=== Begin Enclosure ===

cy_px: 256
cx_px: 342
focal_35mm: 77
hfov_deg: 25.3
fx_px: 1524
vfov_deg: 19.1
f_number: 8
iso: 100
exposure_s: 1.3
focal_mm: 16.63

=== End Enclosure ===
=== Begin Enclosure ===

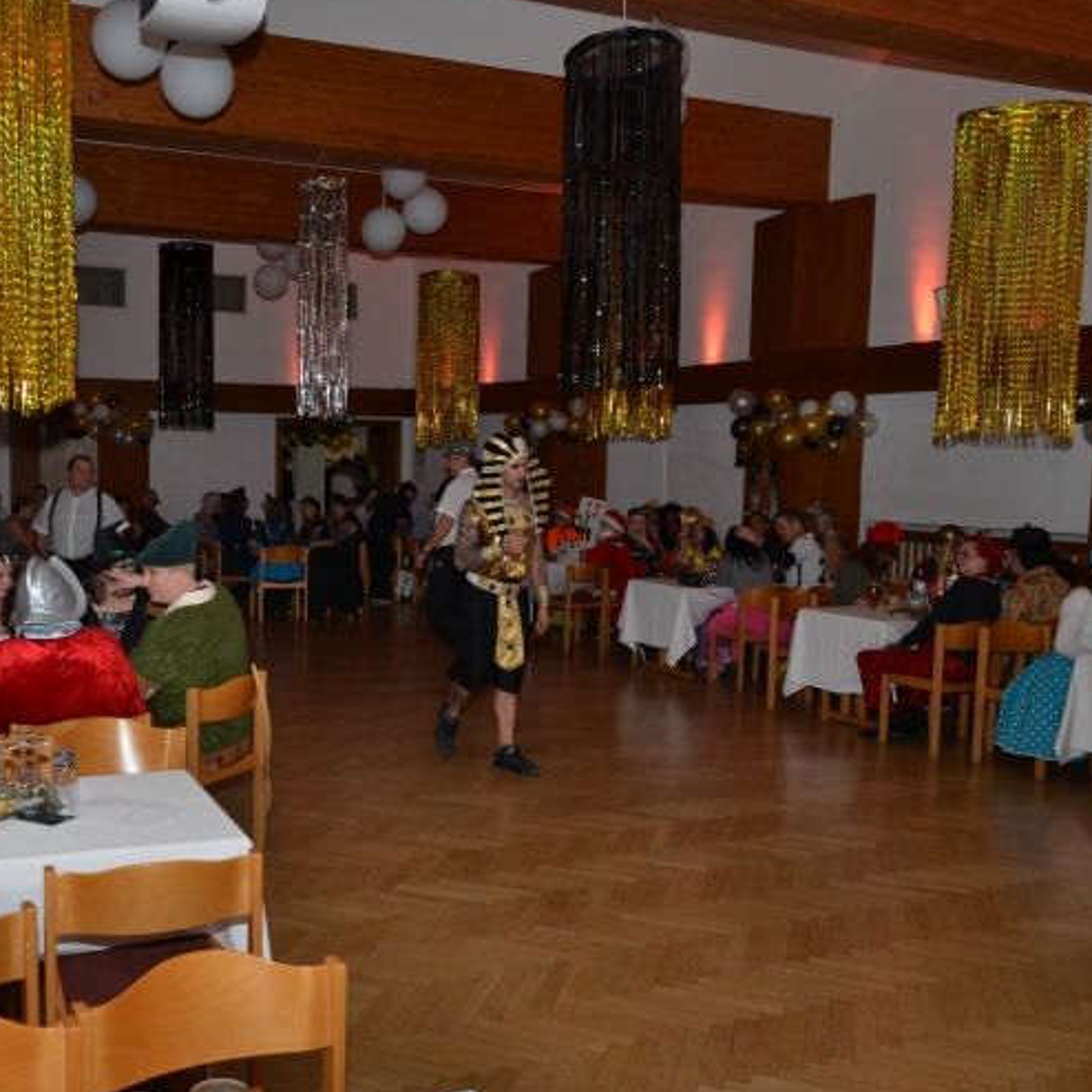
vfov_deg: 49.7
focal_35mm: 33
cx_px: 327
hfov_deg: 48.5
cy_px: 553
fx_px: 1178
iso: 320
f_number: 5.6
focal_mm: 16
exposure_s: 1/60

=== End Enclosure ===
=== Begin Enclosure ===

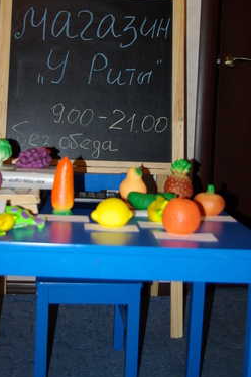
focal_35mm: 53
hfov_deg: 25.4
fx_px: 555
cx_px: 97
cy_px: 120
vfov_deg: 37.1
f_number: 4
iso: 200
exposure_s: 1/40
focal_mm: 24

=== End Enclosure ===

Problem: Look above for the line with "focal_35mm: 77" and the line with "focal_mm: 16.63"; transcribe both and all lines in between, exactly, and nothing else.

Answer:
focal_35mm: 77
hfov_deg: 25.3
fx_px: 1524
vfov_deg: 19.1
f_number: 8
iso: 100
exposure_s: 1.3
focal_mm: 16.63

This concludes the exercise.